= Beginning of Section =

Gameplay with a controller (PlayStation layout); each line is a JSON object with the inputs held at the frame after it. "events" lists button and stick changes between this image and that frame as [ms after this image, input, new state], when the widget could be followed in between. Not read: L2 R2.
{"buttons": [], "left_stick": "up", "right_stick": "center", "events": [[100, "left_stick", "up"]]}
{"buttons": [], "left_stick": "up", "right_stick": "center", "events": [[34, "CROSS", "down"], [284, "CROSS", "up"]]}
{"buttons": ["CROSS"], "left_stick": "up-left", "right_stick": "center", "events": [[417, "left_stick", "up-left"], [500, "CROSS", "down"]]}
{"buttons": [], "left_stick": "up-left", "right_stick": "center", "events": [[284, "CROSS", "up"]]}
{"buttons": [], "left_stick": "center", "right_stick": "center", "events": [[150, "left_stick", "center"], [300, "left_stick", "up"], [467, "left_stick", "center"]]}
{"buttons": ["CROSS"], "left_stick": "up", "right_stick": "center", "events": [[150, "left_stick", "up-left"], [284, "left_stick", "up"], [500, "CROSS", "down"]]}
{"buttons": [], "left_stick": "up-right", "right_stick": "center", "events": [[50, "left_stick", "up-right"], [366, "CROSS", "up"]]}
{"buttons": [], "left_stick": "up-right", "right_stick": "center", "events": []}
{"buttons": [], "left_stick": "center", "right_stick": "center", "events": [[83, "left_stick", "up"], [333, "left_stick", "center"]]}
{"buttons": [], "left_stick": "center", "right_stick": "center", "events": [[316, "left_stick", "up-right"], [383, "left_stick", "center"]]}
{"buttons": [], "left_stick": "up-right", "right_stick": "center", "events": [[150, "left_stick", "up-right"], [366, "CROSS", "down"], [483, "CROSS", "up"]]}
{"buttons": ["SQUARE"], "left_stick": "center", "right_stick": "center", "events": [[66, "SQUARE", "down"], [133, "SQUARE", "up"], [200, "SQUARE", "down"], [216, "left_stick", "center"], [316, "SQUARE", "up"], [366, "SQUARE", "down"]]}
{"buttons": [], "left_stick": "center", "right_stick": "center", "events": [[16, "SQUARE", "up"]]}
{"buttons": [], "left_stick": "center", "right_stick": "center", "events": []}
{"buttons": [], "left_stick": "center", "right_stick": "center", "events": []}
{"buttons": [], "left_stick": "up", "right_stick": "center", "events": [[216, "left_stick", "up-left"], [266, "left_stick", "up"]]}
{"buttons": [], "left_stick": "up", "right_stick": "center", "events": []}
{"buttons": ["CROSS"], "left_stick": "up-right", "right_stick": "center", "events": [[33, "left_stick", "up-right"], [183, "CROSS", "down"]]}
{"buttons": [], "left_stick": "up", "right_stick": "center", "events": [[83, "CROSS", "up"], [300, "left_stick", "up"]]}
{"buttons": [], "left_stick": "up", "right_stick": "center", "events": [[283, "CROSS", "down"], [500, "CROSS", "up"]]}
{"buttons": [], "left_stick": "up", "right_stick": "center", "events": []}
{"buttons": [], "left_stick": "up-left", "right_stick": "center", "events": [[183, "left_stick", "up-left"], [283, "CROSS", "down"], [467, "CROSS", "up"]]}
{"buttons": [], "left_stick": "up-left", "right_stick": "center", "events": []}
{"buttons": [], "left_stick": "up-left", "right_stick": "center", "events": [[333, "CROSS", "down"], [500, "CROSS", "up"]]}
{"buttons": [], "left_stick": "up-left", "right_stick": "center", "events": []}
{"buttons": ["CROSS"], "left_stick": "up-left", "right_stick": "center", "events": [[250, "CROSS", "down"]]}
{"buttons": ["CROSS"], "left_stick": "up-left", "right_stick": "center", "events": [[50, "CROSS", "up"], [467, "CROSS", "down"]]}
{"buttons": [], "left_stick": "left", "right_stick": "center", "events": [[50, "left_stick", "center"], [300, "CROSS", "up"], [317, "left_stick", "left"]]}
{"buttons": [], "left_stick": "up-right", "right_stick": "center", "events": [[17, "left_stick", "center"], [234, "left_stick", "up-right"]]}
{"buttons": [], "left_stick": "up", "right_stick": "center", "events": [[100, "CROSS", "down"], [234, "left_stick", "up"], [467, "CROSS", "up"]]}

= End of Section =

Task instructions ▸ Reproduce every line of the listing above in which the string "SQUARE" appears.

Task result ▸
{"buttons": ["SQUARE"], "left_stick": "center", "right_stick": "center", "events": [[66, "SQUARE", "down"], [133, "SQUARE", "up"], [200, "SQUARE", "down"], [216, "left_stick", "center"], [316, "SQUARE", "up"], [366, "SQUARE", "down"]]}
{"buttons": [], "left_stick": "center", "right_stick": "center", "events": [[16, "SQUARE", "up"]]}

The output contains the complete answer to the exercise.